To perform any task using transformers, we first need to import the pipeline function from transformers. Then, an object of the pipeline function is created and the task to be performed is passed as an argument (i.e sentiment analysis in our case). We can also specify the model that we need to use to perform the task. Here, since we have not mentioned the model to be used, the distillery-base-uncased-finetuned-sst-2-English mode is used by default for sentiment analysis. You can check out the list of available tasks and models here.

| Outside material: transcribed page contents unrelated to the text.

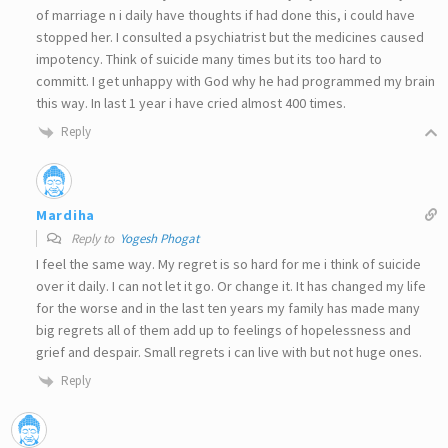
of marriage n i daily have thoughts if had done this, i could have
stopped her. I consulted a psychiatrist but the medicines caused
impotency. Think of suicide many times but its too hard to
committ. I get unhappy with God why he had programmed my brain
this way. In last 1 year i have cried almost 400 times.
Reply
Mardiha
Reply to
Yogesh Phogat
I feel the same way. My regret is so hard for me i think of suicide
over it daily. I can not let it go. Or change it. It has changed my life
for the worse and in the last ten years my family has made many
big regrets all of them add up to feelings of hopelessness and
grief and despair. Small regrets i can live with but not huge ones.
Reply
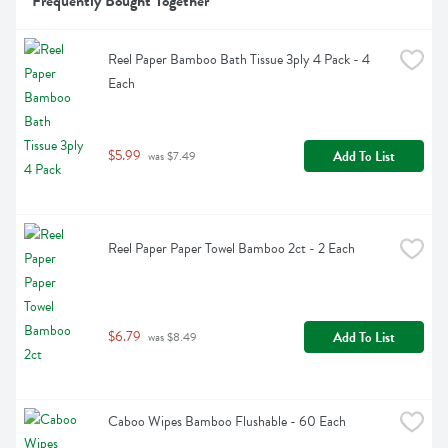
Frequently Bought Together
Reel Paper Bamboo Bath Tissue 3ply 4 Pack - 4 
Each
$5.99
Add To List
 was $7.49
Reel Paper Paper Towel Bamboo 2ct - 2 Each
$6.79
Add To List
 was $8.49
Caboo Wipes Bamboo Flushable - 60 Each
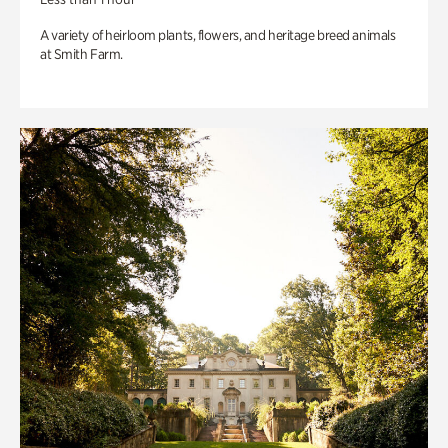
A variety of heirloom plants, flowers, and heritage breed animals
at Smith Farm.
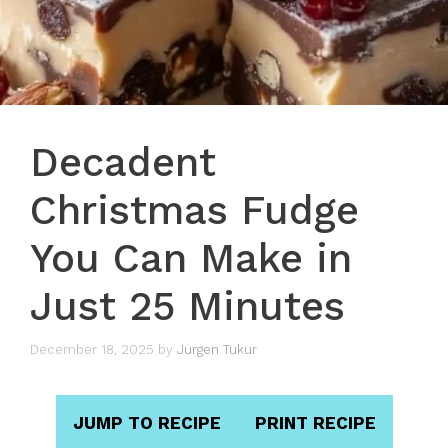
Decadent
Christmas Fudge
You Can Make in
Just 25 Minutes
December 18, 2025
by
Jurgen Tukur
JUMP TO RECIPE
PRINT RECIPE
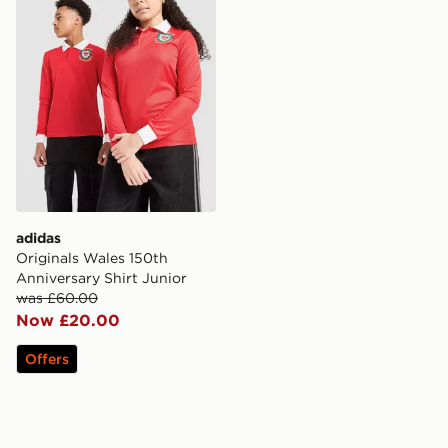
adidas
Originals Wales 150th
Anniversary Shirt Junior
was £60.00
Now £20.00
Offers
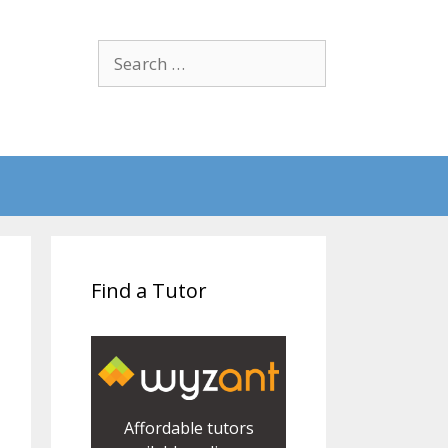
Search
for:
Find a Tutor
Affordable tutors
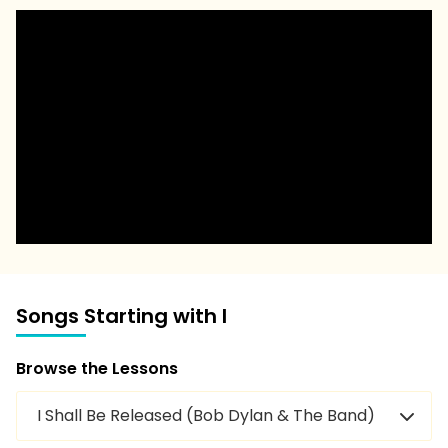
Songs Starting with I
Browse the Lessons
I Shall Be Released (Bob Dylan & The Band)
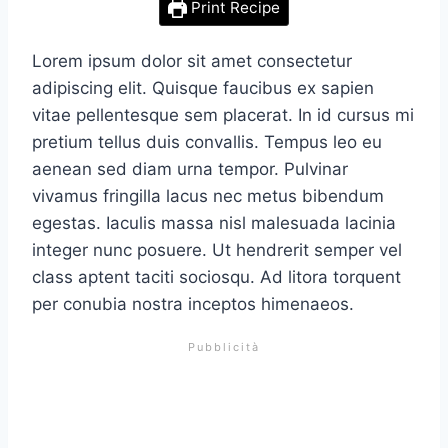
Print Recipe
Lorem ipsum dolor sit amet consectetur
adipiscing elit. Quisque faucibus ex sapien
vitae pellentesque sem placerat. In id cursus mi
pretium tellus duis convallis. Tempus leo eu
aenean sed diam urna tempor. Pulvinar
vivamus fringilla lacus nec metus bibendum
egestas. Iaculis massa nisl malesuada lacinia
integer nunc posuere. Ut hendrerit semper vel
class aptent taciti sociosqu. Ad litora torquent
per conubia nostra inceptos himenaeos.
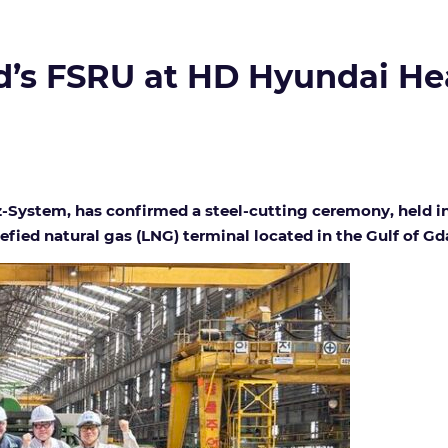
and’s FSRU at HD Hyundai He
-System, has confirmed a steel-cutting ceremony, held in 
uefied natural gas (LNG) terminal located in the Gulf of Gd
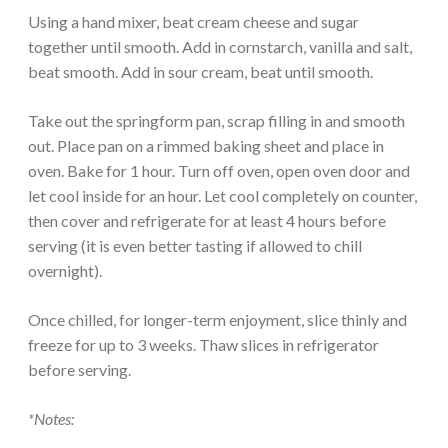
Using a hand mixer, beat cream cheese and sugar
together until smooth. Add in cornstarch, vanilla and salt,
beat smooth. Add in sour cream, beat until smooth.
Take out the springform pan, scrap filling in and smooth
out. Place pan on a rimmed baking sheet and place in
oven. Bake for 1 hour. Turn off oven, open oven door and
let cool inside for an hour. Let cool completely on counter,
then cover and refrigerate for at least 4 hours before
serving (it is even better tasting if allowed to chill
overnight).
Once chilled, for longer-term enjoyment, slice thinly and
freeze for up to 3 weeks. Thaw slices in refrigerator
before serving.
*Notes:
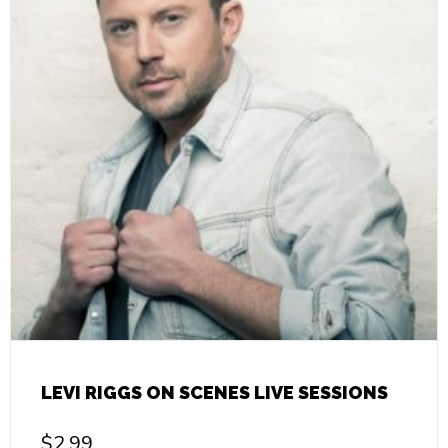
LEVI RIGGS ON SCENES LIVE SESSIONS
$
2.99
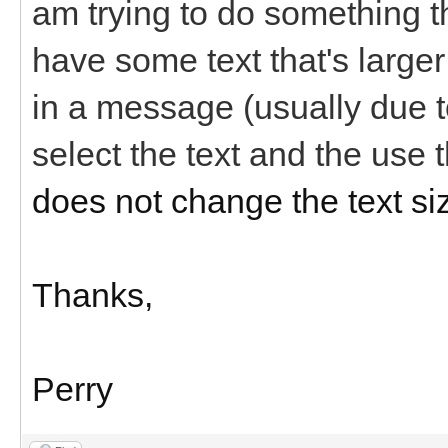
am trying to do something th
have some text that's larger 
in a message (usually due to 
select the text and the use 
does not change the text si
Thanks,
Perry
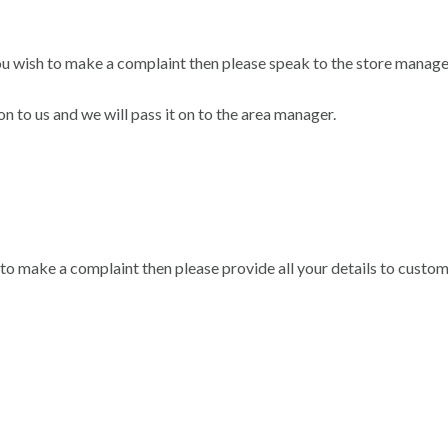
ou wish to make a complaint then please speak to the store manage
n to us and we will pass it on to the area manager.
 to make a complaint then please provide all your details to custo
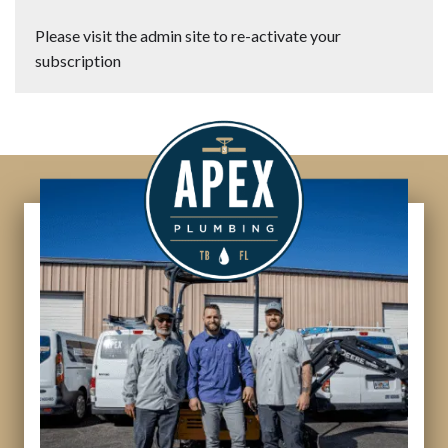
Please visit the admin site to re-activate your
subscription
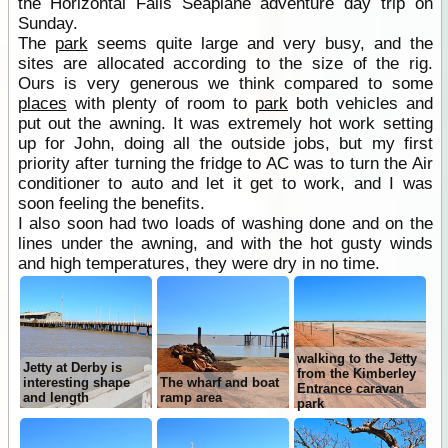
the Horizontal Falls Seaplane adventure day trip on
Sunday.
The
park
seems quite large and very busy, and the
sites are allocated according to the size of the rig.
Ours is very generous we think compared to some
places
with plenty of room to
park
both vehicles and
put out the awning. It was extremely hot work setting
up for John, doing all the outside jobs, but my first
priority after turning the fridge to AC was to turn the Air
conditioner to auto and let it get to work, and I was
soon feeling the benefits.
I also soon had two loads of washing done and on the
lines under the awning, and with the hot gusty winds
and high temperatures, they were dry in no time.
walking to the Jetty
Jetty at Derby is
from the Kimberley
interesting shape
The wharf and boat
Entrance caravan
and length
ramp area
park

from transformers import pipeline
sentiment_pipeline = pipeline("sentiment-analysis")
data = ["It was the best of times.", "t was the worst of times."]
sentiment_pipeline(data)
Output:
[{'label': 'POSITIVE', 'score': 0.999457061290741},  {'label': 'NEGATIVE', 'score': 0.9987301230430603}]

Conclusion

In this age when users can express their viewpoints effortlessly and data is generated in superfluity in just fractions of seconds — drawing insights from such data is vital for organizations to make efficient decisions — and Sentiment Analysis proves to be the missing piece of the puzzle!

By now we have covered in great detail what exactly sentiment analysis entails and the various methods one can use to perform it in Python. But these were just some rudimentary demonstrations — you must surely go ahead and fiddle with the models and try them out on your own data.